Don’t apologise about your English! This is (presumably) an international setting anyway: it won’t be many people’s first language either…
Right. So it sounds like you are confused with the concept of ‘classes’. You should probably try and research this a little. But ok, let me try and summarise for you.
In fact you said “I understand that FBullCowCount is a struct”, so maybe you know what a struct is? Well, classes and structs are pretty much the same thing. The idea is to package variables and methods (functions) into one neat bundle that provides a convenient thing to manipulate at a higher, more abstract level.

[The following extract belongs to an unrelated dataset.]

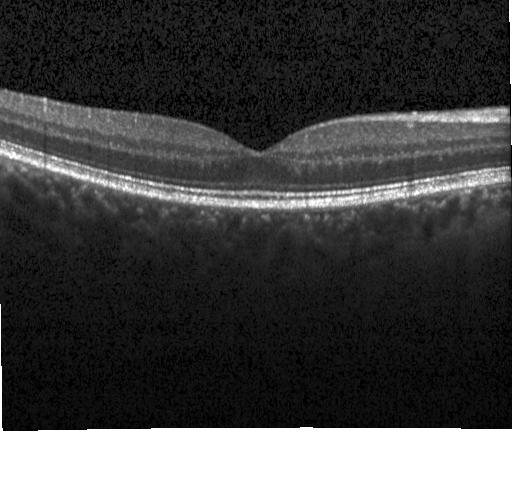 Spectral-domain optical coherence tomography; acquired on a Heidelberg Spectralis; retinal OCT cross-section — No evidence of choroidal neovascularization, diabetic macular edema, or drusen.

An object (= an instance of a class) is like a box, or a system, in a given state as encoded by its member variables (e.g. BCGame is a FBullCowGame, with a certain hidden word to be guessed, and there has been a certain number of tries, and the player may or may not have already won the game). You then provide other parts of the code that are outside of the class with well defined ways of interacting with that object through public methods (getting the state of the game, updating the state of the game, etc.).
If you’ve used things like std::vector and std::string before: these are classes… They may contain certain underlying information, like what values are in the vector, the size of it, etc. But you don’t get to know the details of how this is done, and you don’t get direct access to all this ‘behind the scenes’ structure: you only are allowed to interact with it through specific methods like myVector.size() or myVector.push_back(x).
So in the same way that size(), in the example I just gave, is a method of the std::vector class, SubmitGuess(guess) is a method of FBullCowGame: you can’t call size() unless you have an vector object to call it on, and similarly it doesn’t make sense to call SubmitGuess(guess) unless you have an instance of the FBullCowGame class…
Let me know if that was enough to help you get to grips with this!